# [Task instructions]
Go through the records and set each one down exactly, skipping any picture.

━━ Source material

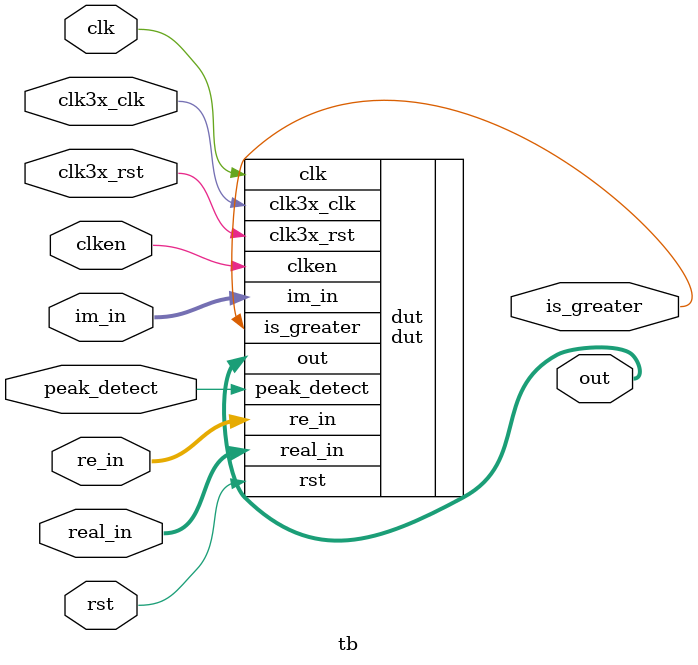
<source format=v>

`timescale 1ps/1ps

module tb
  (
   input wire         clk,
   input wire         rst,
   input wire         clk3x_clk,
   input wire         clk3x_rst,
   input wire         clken,
   input wire [15:0]  re_in,
   input wire [15:0]  im_in,
   input wire [23:0]  real_in,
   input wire         peak_detect,
   output wire [24:0] out,
   output wire        is_greater
   );

   glbl glbl ();

   dut dut
     (.clk(clk), .rst(rst), .clk3x_clk(clk3x_clk), .clk3x_rst(clk3x_rst),
      .clken(clken), .re_in(re_in), .im_in(im_in), .real_in(real_in),
      .peak_detect(peak_detect), .out(out), .is_greater(is_greater));

`ifdef COCOTB_SIM
   initial begin
      $dumpfile("dump.vcd");
      $dumpvars(0, dut);
   end
`endif
endmodule // tb

</source>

━━━━

# [Finished task]
<source format=v>

`timescale 1ps/1ps

module tb
  (
   input wire         clk,
   input wire         rst,
   input wire         clk3x_clk,
   input wire         clk3x_rst,
   input wire         clken,
   input wire [15:0]  re_in,
   input wire [15:0]  im_in,
   input wire [23:0]  real_in,
   input wire         peak_detect,
   output wire [24:0] out,
   output wire        is_greater
   );

   glbl glbl ();

   dut dut
     (.clk(clk), .rst(rst), .clk3x_clk(clk3x_clk), .clk3x_rst(clk3x_rst),
      .clken(clken), .re_in(re_in), .im_in(im_in), .real_in(real_in),
      .peak_detect(peak_detect), .out(out), .is_greater(is_greater));

`ifdef COCOTB_SIM
   initial begin
      $dumpfile("dump.vcd");
      $dumpvars(0, dut);
   end
`endif
endmodule // tb

</source>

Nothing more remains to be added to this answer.